Trecho
Claro que um linchamento já é demais. Mas, na virada do século, os linchamentos não constituíam o fato rotineiro que a memória histórica parece sugerir que fossem. Comparemos as 281 vitimas de linchamento na década de 1920 com o número de crianças negras mortas de desnutrição, pneumonia, diarréia e causas similares. Em 1920, cerca de 13 em cada 100 crianças negras morriam na infância, ou seja, aproximadamente 20 mil a cada ano — em comparação com 28 pessoas que eram linchadas por ano. Mesmo em 1940, cerca de 10 mil crianças negras ainda morriam a cada ano.

Que verdades maiores esses números sugerem? Como se explica que os linchamentos fossem relativamente raros e que tenham sofrido uma queda expressiva ao longo do tempo, mesmo diante do boom da Klan?

A explicação mais convincente é a de que todos aqueles primeiros linchamentos funcionaram. Os racistas brancos — fossem ou não membros da Klan — através de seus atos e retórica foram capazes de criar um forte esquema de incentivos que era, ao mesmo tempo, incrivelmente claro e amedrontador. Se um negro violasse o código de comportamento aceito, fosse por falar com um condutor branco de bonde ou por tentar votar, ele sabia que provavelmente seria punido, talvez com a morte.

Assim, em meados dos anos 40, quando Stetson Kennedy entrou para a Klan, a organização não tinha realmente necessidade de usar tanta violência. Muitos negros, há tanto tempo treinados para se comportarem como cidadãos de segunda classe — à custa d e intimidação —, simplesmente obedeciam. Um ou dois linchamentos produziam um bom efeito profilático na indução da docilidade mesmo quando se tratava de um grupo grande, pois as pessoas costumam responder muito bem a incentivos fortes, sendo que poucos deles são mais poderosos do que o temor da violência aleatória — razão pela qual, em essência, o terrorismo é tão eficaz.

Mas se a Ku Klux Klan dos anos 40 não agia com uma violência uniforme, quem o fazia? Na verdade, a Klan que Stetson Kennedy descobriu consistia de um arremedo de fraternidade de indivíduos, a maioria deles com pouca instrução e poucas perspectivas, necessitados de um lugar para se abrir e de uma desculpa para, vez por outra, passar a noite fora de casa. O fato de que essa fraternidade promovia a cantoria de hinos semi-religiosos, a prestação de juramentos e a entoação de louvores a si própria – tudo de forma ultra-secreta – só a tornava mais sedutora.

Tarefas
a) Enumere as atividades que, segundo o trecho, a fraternidade da Klan promovia.
b) De acordo com o trecho, quantas pessoas eram linchadas por ano?
c) Indique se cada afirmação concorda com o trecho: (i) Em 1920, cerca de 13 em cada 100 crianças negras morriam na infância. (ii) Em meados dos anos 40, a Klan precisava usar muita violência. (iii) A maioria dos membros da Klan que Stetson Kennedy descobriu tinha muita instrução.
Os registros apresentados a seguir provêm de outra fonte.

Registros
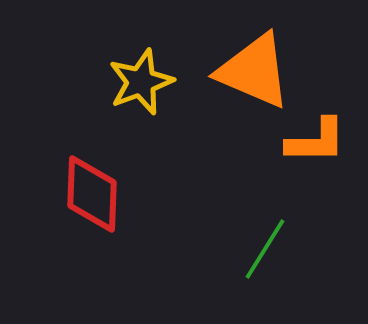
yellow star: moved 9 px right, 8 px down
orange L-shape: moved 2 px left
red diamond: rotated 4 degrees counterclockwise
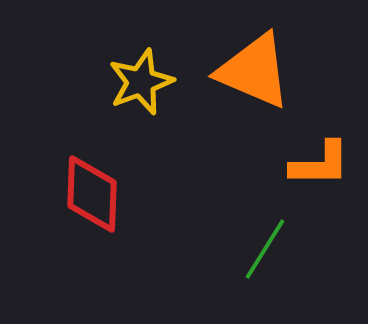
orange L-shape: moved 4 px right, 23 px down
...
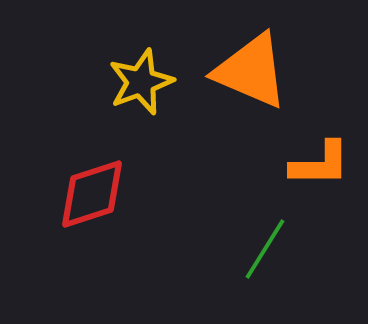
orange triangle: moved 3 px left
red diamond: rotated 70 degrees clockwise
---
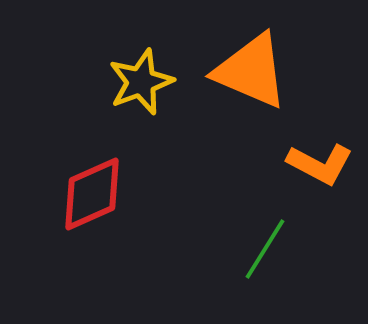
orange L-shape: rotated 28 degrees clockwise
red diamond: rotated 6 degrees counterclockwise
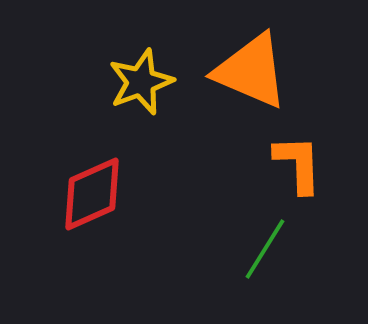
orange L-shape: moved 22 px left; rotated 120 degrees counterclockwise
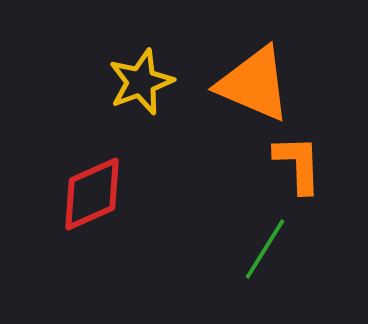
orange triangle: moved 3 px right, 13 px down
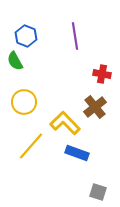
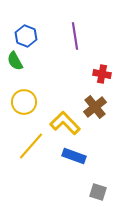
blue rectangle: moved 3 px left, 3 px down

Respostas
a) Cantoria de hinos semi-religiosos; prestação de juramentos; entoação de louvores a si própria.

b) 28 pessoas por ano.

c)
(i) Sim: "Em 1920, cerca de 13 em cada 100 crianças negras morriam na infância"
(ii) Não: "a organização não tinha realmente necessidade de usar tanta violência"
(iii) Não: "a maioria deles com pouca instrução e poucas perspectivas"